Please list every line in the items below that contains the word "array", matching case exactly.

Stored records:
>>

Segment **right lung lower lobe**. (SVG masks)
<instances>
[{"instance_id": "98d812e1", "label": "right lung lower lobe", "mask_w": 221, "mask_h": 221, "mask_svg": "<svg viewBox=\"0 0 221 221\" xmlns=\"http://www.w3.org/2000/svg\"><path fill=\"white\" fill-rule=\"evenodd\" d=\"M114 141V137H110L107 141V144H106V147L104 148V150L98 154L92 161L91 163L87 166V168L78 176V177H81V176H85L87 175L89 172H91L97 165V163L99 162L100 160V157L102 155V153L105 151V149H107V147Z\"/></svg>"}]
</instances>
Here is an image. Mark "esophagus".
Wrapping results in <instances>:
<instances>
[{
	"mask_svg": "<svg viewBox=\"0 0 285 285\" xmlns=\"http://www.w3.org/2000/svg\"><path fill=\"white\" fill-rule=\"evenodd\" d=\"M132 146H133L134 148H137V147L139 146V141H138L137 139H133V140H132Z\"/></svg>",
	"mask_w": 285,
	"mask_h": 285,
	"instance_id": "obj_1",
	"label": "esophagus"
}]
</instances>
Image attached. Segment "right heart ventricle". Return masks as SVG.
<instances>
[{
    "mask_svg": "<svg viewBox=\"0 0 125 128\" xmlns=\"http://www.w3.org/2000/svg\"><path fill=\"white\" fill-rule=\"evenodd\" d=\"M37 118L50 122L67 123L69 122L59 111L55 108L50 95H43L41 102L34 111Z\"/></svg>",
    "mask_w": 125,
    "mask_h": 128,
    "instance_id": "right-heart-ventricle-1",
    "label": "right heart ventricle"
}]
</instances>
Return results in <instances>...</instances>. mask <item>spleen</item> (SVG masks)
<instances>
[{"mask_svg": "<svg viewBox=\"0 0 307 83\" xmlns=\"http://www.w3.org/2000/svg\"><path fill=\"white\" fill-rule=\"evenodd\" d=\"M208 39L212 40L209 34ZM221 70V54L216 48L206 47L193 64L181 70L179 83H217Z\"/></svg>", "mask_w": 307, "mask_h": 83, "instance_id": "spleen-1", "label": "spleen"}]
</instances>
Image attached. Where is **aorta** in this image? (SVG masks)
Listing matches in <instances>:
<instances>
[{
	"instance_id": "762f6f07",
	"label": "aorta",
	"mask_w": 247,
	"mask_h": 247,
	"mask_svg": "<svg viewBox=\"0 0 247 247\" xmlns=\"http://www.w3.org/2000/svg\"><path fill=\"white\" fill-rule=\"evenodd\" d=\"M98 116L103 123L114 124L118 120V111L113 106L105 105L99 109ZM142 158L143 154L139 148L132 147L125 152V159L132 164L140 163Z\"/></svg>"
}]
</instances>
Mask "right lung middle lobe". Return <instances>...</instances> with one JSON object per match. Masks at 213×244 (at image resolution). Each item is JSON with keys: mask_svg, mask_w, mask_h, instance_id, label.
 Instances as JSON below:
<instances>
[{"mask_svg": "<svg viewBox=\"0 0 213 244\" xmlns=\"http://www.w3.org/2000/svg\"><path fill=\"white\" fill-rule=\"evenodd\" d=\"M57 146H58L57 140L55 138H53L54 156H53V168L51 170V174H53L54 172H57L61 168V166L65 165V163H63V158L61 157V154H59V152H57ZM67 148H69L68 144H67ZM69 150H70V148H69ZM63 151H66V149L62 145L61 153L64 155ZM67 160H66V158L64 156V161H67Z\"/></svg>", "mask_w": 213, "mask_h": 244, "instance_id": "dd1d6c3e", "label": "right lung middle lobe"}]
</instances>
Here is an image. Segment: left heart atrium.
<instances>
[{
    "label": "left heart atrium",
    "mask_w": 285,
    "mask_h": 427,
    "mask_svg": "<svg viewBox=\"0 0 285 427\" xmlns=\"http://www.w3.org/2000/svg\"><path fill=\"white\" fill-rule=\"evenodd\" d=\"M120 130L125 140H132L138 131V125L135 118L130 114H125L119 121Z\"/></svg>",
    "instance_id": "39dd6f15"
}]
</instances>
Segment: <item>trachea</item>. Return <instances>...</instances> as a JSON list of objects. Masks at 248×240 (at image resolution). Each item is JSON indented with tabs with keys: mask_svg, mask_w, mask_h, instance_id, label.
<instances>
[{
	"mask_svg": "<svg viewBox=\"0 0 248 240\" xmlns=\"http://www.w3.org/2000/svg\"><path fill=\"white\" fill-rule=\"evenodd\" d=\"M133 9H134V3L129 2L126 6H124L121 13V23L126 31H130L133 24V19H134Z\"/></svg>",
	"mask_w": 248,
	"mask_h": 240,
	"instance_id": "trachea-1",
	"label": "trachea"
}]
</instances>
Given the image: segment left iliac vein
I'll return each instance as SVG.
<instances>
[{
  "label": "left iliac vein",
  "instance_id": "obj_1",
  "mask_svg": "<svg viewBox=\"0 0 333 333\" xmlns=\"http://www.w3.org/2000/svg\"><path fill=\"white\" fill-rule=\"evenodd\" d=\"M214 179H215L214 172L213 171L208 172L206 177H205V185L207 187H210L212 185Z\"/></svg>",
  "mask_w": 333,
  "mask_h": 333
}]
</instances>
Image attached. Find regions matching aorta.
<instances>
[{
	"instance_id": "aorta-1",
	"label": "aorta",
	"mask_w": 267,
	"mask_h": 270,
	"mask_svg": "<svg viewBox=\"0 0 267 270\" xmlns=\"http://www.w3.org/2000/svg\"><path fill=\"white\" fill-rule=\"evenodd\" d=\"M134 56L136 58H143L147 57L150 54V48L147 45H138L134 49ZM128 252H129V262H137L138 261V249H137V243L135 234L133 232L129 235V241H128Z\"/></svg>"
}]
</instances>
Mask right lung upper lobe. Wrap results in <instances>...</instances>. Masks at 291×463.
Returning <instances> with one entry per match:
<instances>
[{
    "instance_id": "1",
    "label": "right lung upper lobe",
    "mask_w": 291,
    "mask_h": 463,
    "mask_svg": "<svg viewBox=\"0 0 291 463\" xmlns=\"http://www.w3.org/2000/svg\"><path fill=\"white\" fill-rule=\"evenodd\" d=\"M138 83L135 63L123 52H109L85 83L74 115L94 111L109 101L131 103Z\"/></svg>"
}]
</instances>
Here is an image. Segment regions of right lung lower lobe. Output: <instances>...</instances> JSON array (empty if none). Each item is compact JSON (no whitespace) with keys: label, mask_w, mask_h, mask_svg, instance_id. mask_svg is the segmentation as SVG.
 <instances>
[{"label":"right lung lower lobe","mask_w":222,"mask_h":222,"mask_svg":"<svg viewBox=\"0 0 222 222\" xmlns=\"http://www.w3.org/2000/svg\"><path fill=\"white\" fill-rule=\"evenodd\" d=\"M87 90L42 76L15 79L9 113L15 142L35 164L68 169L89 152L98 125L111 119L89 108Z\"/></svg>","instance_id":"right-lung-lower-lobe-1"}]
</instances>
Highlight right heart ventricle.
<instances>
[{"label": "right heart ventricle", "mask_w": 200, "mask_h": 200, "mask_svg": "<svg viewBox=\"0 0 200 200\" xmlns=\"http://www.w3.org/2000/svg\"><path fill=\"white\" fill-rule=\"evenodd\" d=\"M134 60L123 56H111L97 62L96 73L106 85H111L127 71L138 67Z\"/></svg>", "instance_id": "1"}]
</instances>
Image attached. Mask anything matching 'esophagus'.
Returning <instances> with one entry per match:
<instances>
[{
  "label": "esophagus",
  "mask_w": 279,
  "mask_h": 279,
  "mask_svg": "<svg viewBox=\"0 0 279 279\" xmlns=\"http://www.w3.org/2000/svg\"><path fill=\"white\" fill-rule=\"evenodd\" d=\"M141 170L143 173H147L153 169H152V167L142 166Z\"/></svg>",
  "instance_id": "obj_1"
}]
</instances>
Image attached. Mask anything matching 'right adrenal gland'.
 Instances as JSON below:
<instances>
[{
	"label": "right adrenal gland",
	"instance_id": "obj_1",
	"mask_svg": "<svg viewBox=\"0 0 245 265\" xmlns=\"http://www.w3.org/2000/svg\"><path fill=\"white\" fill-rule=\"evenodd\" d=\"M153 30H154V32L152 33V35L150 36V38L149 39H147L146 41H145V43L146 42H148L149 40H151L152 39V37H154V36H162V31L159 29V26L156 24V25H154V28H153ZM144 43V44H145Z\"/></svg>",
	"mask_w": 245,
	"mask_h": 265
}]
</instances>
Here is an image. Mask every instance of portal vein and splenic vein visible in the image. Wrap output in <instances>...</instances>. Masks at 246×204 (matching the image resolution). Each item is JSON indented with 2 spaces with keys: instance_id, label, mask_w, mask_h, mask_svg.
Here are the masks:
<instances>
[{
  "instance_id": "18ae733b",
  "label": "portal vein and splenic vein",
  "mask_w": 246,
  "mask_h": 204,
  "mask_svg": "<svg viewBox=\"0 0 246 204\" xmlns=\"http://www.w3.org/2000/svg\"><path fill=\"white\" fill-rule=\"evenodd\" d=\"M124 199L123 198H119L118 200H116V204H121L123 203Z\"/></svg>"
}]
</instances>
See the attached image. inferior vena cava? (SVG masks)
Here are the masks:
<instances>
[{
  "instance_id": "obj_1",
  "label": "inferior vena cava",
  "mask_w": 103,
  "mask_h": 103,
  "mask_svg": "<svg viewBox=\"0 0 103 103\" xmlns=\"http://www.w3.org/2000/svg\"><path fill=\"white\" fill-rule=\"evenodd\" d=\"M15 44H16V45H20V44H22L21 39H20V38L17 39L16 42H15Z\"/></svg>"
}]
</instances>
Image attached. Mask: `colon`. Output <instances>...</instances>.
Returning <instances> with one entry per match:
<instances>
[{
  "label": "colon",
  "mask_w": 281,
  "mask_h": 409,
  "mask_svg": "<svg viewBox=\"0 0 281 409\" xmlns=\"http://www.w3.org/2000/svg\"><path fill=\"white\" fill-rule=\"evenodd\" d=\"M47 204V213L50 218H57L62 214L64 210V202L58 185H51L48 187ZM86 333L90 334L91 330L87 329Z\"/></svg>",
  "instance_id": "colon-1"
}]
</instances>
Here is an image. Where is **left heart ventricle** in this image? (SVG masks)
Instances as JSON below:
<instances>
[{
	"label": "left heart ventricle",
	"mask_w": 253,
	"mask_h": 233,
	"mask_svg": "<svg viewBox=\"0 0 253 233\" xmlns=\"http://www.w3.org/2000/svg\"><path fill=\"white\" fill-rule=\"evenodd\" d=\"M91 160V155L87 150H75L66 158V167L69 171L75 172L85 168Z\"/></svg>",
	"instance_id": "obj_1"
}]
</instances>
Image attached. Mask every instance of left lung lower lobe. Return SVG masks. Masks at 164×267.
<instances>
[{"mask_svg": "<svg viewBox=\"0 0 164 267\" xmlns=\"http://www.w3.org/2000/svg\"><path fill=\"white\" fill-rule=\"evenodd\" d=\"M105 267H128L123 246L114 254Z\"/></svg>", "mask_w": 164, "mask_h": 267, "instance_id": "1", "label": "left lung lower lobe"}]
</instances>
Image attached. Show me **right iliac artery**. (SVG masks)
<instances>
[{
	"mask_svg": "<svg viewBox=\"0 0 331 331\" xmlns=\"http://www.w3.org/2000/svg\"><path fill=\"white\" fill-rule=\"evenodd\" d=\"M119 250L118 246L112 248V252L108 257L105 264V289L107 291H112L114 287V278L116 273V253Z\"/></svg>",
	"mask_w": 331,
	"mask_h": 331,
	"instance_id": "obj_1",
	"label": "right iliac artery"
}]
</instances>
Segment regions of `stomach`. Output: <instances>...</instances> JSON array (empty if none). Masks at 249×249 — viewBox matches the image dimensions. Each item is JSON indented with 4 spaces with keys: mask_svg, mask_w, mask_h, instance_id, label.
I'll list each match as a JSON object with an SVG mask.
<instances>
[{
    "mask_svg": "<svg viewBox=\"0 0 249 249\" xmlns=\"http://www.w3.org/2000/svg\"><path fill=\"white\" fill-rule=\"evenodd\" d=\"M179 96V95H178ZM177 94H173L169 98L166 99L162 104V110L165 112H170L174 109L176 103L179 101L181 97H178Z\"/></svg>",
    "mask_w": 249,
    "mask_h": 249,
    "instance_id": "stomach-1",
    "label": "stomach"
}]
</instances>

<<

▸ Response for this exercise:
Here is an image. Segment regions of right lung lower lobe. Output: <instances>...</instances> JSON array (empty if none). Each item is compact JSON (no whitespace) with keys: label, mask_w, mask_h, mask_svg, instance_id. mask_svg is the segmentation as SVG.
Segment regions of `stomach`. Output: <instances>...</instances> JSON array (empty if none). Masks at 249×249 — viewBox matches the image dimensions. Each item is JSON indented with 4 spaces with keys: mask_svg, mask_w, mask_h, instance_id, label.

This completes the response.